PROJECT SUMMARY (ABSTRACT)
Systemic lupus erythematosus (SLE, lupus) is characterized by the generation of autoantibodies that promote
tissue injury. Follicular helper T (Tfh) cells in B-cell follicles and germinal centers (GCs) of secondary lymphoid
organs are necessary for B-cell proliferation and survival, immunoglobulin (Ig) affinity selection, and
development of memory B and long-lived plasma cells following vaccination and pathogen challenge.
Autoreactive Tfh cells and GC B cells develop and persist in SLE, with generation of autoreactive memory B
cells and autoantibody-producing plasma cells. The mechanism(s) of activation and maintenance of Tfh cells in
lupus, and how they in turn promote autoreactive B cell responses, are critical to understanding the generation
of pathogenic autoantibodies and subsequent tissue injury, and in determining therapeutic intervention.
The Nuclear Factor of Activated T cells (NFAT) family of transcription factors is ubiquitously activated upon T
cell receptor (TCR) signaling. NFAT is activated by the phosphatase calcineurin: in canonical NFAT signaling,
dephosphorylated NFAT translocates to the nucleus and cooperates with other transcription factors, such as
AP-1 family members, to activate gene transcription of cytokines, including IL-2, as well as of other soluble and
cell-surface effectors. We have determined that NFAT operates in an AP-1 independent mode in Tfh cells
activated upon viral infection of non-autoimmune mice, distinct from that of other T cell populations, a signaling
mode we believe essential to the unique function of Tfh cells in the GC environment. It is not known if the same
occurs in the abnormal, persistent GC response in lupus.
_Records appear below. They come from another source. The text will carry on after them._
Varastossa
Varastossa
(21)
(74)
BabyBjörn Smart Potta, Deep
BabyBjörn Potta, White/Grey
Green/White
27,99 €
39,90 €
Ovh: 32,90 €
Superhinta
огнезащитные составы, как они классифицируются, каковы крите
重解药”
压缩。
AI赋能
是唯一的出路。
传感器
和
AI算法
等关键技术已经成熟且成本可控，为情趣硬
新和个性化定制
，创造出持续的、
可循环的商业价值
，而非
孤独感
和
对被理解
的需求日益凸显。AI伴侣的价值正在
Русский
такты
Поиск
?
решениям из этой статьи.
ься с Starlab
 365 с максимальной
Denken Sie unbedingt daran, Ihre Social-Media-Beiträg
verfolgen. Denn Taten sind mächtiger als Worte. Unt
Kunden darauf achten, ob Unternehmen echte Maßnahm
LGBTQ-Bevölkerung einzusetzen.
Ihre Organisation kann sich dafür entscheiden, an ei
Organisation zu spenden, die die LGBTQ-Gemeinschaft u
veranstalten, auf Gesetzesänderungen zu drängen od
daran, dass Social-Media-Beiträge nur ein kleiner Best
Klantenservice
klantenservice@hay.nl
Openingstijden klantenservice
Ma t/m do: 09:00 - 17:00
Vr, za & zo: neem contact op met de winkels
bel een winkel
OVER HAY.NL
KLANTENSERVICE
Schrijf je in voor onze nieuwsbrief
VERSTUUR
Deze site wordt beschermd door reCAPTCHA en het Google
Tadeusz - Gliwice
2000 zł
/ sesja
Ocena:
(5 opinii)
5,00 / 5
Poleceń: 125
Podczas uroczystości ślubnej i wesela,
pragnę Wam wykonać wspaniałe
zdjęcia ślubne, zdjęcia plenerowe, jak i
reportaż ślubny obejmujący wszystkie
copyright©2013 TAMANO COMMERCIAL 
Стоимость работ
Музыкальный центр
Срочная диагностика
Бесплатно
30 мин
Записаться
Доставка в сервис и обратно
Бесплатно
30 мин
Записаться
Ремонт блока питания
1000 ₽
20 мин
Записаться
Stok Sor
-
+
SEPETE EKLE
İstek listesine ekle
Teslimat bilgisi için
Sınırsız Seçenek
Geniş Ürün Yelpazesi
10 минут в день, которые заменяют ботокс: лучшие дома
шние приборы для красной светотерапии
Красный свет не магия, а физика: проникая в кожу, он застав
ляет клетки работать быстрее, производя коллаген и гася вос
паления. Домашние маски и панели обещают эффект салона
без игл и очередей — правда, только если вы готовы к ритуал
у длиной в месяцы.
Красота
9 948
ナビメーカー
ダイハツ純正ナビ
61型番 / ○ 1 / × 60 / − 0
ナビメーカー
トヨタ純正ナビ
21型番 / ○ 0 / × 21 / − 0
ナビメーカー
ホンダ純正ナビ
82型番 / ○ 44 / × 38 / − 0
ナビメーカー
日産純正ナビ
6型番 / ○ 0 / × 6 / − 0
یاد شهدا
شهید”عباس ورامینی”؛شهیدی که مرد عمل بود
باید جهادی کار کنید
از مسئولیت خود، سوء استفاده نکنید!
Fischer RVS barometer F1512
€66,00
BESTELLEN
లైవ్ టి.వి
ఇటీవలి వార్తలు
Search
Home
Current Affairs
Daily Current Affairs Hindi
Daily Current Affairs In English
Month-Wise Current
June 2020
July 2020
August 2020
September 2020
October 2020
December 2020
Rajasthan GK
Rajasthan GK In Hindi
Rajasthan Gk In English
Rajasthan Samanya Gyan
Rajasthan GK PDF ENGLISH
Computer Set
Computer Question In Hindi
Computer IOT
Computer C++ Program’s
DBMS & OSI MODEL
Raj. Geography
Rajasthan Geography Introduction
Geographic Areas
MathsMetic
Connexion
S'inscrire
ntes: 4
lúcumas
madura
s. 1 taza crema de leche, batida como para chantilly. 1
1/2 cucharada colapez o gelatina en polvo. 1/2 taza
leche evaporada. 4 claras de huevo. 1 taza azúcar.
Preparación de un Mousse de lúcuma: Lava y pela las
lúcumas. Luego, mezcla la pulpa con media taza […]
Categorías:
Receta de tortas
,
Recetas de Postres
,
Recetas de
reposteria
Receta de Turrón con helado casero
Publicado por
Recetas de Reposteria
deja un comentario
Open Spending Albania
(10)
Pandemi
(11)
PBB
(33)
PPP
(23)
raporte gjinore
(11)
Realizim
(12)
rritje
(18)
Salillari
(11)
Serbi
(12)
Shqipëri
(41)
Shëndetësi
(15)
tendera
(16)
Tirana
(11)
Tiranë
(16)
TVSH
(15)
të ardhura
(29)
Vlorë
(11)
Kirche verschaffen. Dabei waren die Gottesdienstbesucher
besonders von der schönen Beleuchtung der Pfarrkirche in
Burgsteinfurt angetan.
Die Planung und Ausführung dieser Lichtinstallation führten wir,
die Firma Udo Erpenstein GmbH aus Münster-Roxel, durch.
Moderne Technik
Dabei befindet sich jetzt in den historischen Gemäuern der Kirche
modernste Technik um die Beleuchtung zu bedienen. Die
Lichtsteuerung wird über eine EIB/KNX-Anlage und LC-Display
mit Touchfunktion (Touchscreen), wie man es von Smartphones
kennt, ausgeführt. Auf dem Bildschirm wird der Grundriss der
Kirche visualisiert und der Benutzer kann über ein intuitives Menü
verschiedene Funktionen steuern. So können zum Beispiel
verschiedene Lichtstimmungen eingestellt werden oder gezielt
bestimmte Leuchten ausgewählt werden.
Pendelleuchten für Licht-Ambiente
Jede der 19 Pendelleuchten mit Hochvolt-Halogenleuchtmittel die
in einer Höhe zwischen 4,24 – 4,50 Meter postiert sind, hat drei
We hypothesize that AP-1 independent NFAT signaling is essential for development and function of Tfh cells,
and that understanding this unique mode of NFAT signaling will provide insight into the Tfh-cell function in
lupus with persistence of B cell help necessary for autoantibody production. We will address our hypothesis
using murine models and cells from lupus patients. Mouse models are excellent tools for studies of disease
pathogenesis; yet, their utility is magnified when analyzed alongside investigation of patients. We propose two
aims. In aim 1, we will interrogate NFAT signaling in Tfh cells in non-autoimmune mice, determining if AP-1
independent NFAT signaling is necessary and/or sufficient for Tfh cell development and function, and
identifying the downstream effector pathways of NFAT in Tfh cells, with the goal to develop a comprehensive
profile of NFAT signaling in Tfh cells. This information will serve as an essential comparator to our studies of
lupus Tfh cells in aim 2. In the latter, we will interrogate NFAT signaling in dysregulated Tfh cells in murine
lupus and investigate the molecular and cellular effects of calcineurin inhibition on disease initiation,
progression, and organ damage. We will then test the relevance of our findings using Tfh cells from patients
with SLE. This information will enable us to determine if Tfh-cell signaling pathways are altered in systemic
autoimmunity, and dissect possible avenues of therapeutic intervention in disease.